Fremantle players thank the crowd for its support after crushing Gold Coast in the AFLW semi-final. Photo: GETTY IMAGES

“That was the season that was.”

Football fans of certain ages will recall the famous words delivered by Bruce McAvaney as the title of Channel Seven’s much-loved ‘90s season review program.

It was rather clumsily named, really. But we’ll borrow the line anyway and tweak it a touch as the dust settles on the 2020 AFLW “season that nearly was”.

What a pity we didn’t get to witness the crescendo. The top four sides had played entertaining football over seven weeks and would have given us something to savour at the pointy end.

Looking back on it now, one thing is clear. Gillon McLachlan and the AFL Commission made the correct call in deciding not to crown an AFLW premier when they cancelled the season.

The decision came despite McLachlan admitting “there was a leader there” in discussions about which club, if any, should be handed the flag.

It’s safe to assume he meant Fremantle, which sat pretty at 6-0 when the coronavirus kicked in and meant the season was reworked, moving straight into an expanded eight-team finals knockout.

The Dockers then smashed Gold Coast by a record margin in their semi-final at Fremantle Oval.

Yet a quirk in the compromised fixture meant they had not played Conference B rivals Carlton and Melbourne to that point, and both of those teams, as well as Collingwood, could still have leapfrogged the WA side into top spot.

Only one of Fremantle’s six wins came against a team that sat in the top three on its conference ladder when the home-and-away season was cut short.

That’s not to take away from the Dockers’ achievements. Not by any means. You can only beat what’s in front of you, as they say.

But those facts do diminish any claims to Fremantle being a team so dominant that it simply had to be awarded the premiership when a total of four clubs were still in contention.
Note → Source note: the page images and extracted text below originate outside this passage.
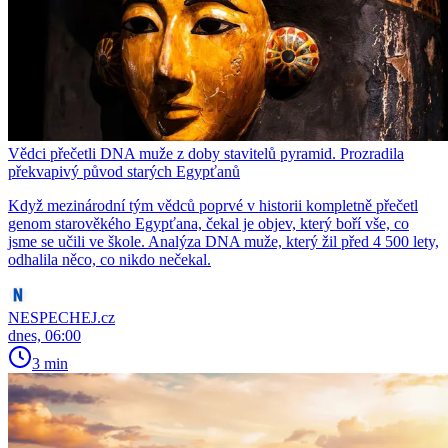
Vědci přečetli DNA muže z doby stavitelů pyramid. Prozradila
překvapivý původ starých Egypťanů
Když mezinárodní tým vědců poprvé v historii kompletně přečetl
genom starověkého Egypťana, čekal je objev, který boří vše, co
jsme se učili ve škole. Analýza DNA muže, který žil před 4 500 lety,
odhalila něco, co nikdo nečekal.
NESPECHEJ.cz
dnes, 06:00
3 min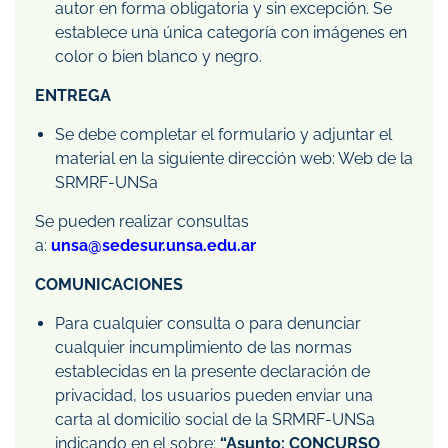
autor en forma obligatoria y sin excepción. Se
establece una única categoría con imágenes en
color o bien blanco y negro.
ENTREGA
Se debe completar el formulario y adjuntar el
material en la siguiente dirección web: Web de la
SRMRF-UNSa
Se pueden realizar consultas
a:
unsa@sedesur.unsa.edu.ar
COMUNICACIONES
Para cualquier consulta o para denunciar
cualquier incumplimiento de las normas
establecidas en la presente declaración de
privacidad, los usuarios pueden enviar una
carta al domicilio social de la SRMRF-UNSa
indicando en el sobre:
“Asunto: CONCURSO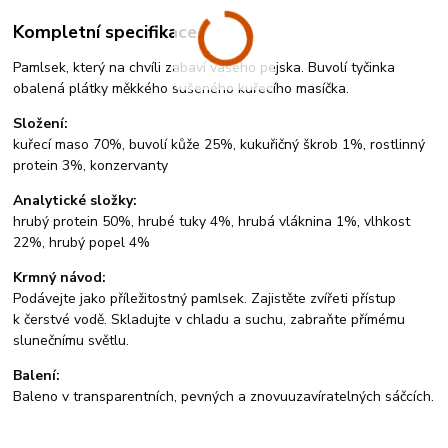
Kompletní specifikace
Pamlsek, který na chvíli zabaví vašeho pejska. Buvolí tyčinka
obalená plátky měkkého sušeného kuřecího masíčka.
Složení:
kuřecí maso 70%, buvolí kůže 25%, kukuřičný škrob 1%, rostlinný
protein 3%, konzervanty
Analytické složky:
hrubý protein 50%, hrubé tuky 4%, hrubá vláknina 1%, vlhkost
22%, hrubý popel 4%
Krmný návod:
Podávejte jako příležitostný pamlsek. Zajistěte zvířeti přístup
k čerstvé vodě. Skladujte v chladu a suchu, zabraňte přímému
slunečnímu světlu.
Balení:
Baleno v transparentních, pevných a znovuuzavíratelných sáčcích.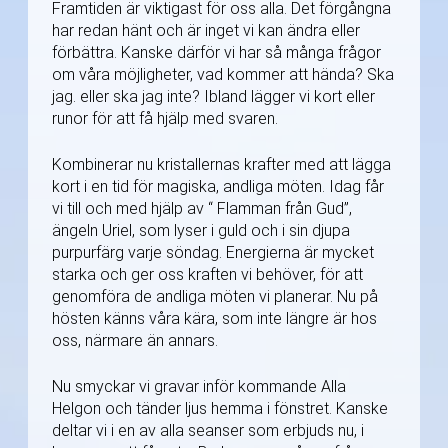
Framtiden är viktigast för oss alla. Det förgångna
har redan hänt och är inget vi kan ändra eller
förbättra. Kanske därför vi har så många frågor
om våra möjligheter, vad kommer att hända? Ska
jag. eller ska jag inte? Ibland lägger vi kort eller
runor för att få hjälp med svaren.
Kombinerar nu kristallernas krafter med att lägga
kort i en tid för magiska, andliga möten. Idag får
vi till och med hjälp av “ Flamman från Gud”,
ängeln Uriel, som lyser i guld och i sin djupa
purpurfärg varje söndag. Energierna är mycket
starka och ger oss kraften vi behöver, för att
genomföra de andliga möten vi planerar. Nu på
hösten känns våra kära, som inte längre är hos
oss, närmare än annars.
Nu smyckar vi gravar inför kommande Alla
Helgon och tänder ljus hemma i fönstret. Kanske
deltar vi i en av alla seanser som erbjuds nu, i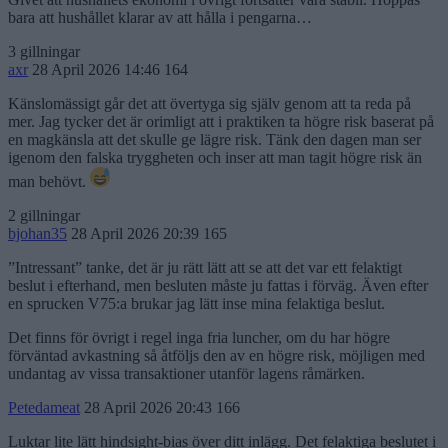
bara att hushållet klarar av att hålla i pengarna…
3 gillningar
axr
28 April 2026 14:46
164
Känslomässigt går det att övertyga sig själv genom att ta reda på
mer. Jag tycker det är orimligt att i praktiken ta högre risk baserat på
en magkänsla att det skulle ge lägre risk. Tänk den dagen man ser
igenom den falska tryggheten och inser att man tagit högre risk än
man behövt.
2 gillningar
bjohan35
28 April 2026 20:39
165
”Intressant” tanke, det är ju rätt lätt att se att det var ett felaktigt
beslut i efterhand, men besluten måste ju fattas i förväg. Även efter
en sprucken V75:a brukar jag lätt inse mina felaktiga beslut.
Det finns för övrigt i regel inga fria luncher, om du har högre
förväntad avkastning så åtföljs den av en högre risk, möjligen med
undantag av vissa transaktioner utanför lagens råmärken.
Petedameat
28 April 2026 20:43
166
Luktar lite lätt hindsight-bias över ditt inlägg. Det felaktiga beslutet i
North Melbourne was widely considered the flag favourite, with six wins from seven matches, and the Blues and Demons would rightly have fancied their chances of giving the grand final a shake.

But we digress. A far more important question lies in wait.

As the flow-on effects of the global coronavirus outbreak ravage the AFL, where does AFLW go from here?

Mainstream media has been noticeably quiet on the future prospects of a competition that has made a huge splash on the Australian sporting scene in recent years.

Behind the scenes, however, there are genuine concerns about what sort of damage the financial firestorm engulfing the game across all levels will do to the elite women’s competition.

The AFL and its clubs have stood down roughly 80 per cent of their staff and there is no telling how many will learn in the months ahead that they no longer have jobs.

Football departments are being slashed, with the league and clubs taking massive hits to their revenue streams.

There are no fixtures to sell to broadcasters, none for paying supporters to attend and none to use as a platform for advertisers.

Clubs, some of them well over a century old, are facing an existential crisis unlike any other they’ve seen before.

With that in mind, will debt-ridden St Kilda and Gold Coast be able to support their women’s programs beyond this year? What about other clubs?

Questions also abound over what sort of money, if any, will be available for female players next year after the men agreed to a significant pay cut.

And you can forget about further expansion in the women’s competition any time in the foreseeable future.

Will the AFL even make sure AFLW survives?

It would be a tough political sell if the AFL was to cast aside the women’s competition or put it on hold going into 2021 and also resume paying its male stars big money.

You’d like to say it “surely” wouldn’t reach that point. But it isn’t too alarmist to say we can’t really be “sure” about much in these uncertain times.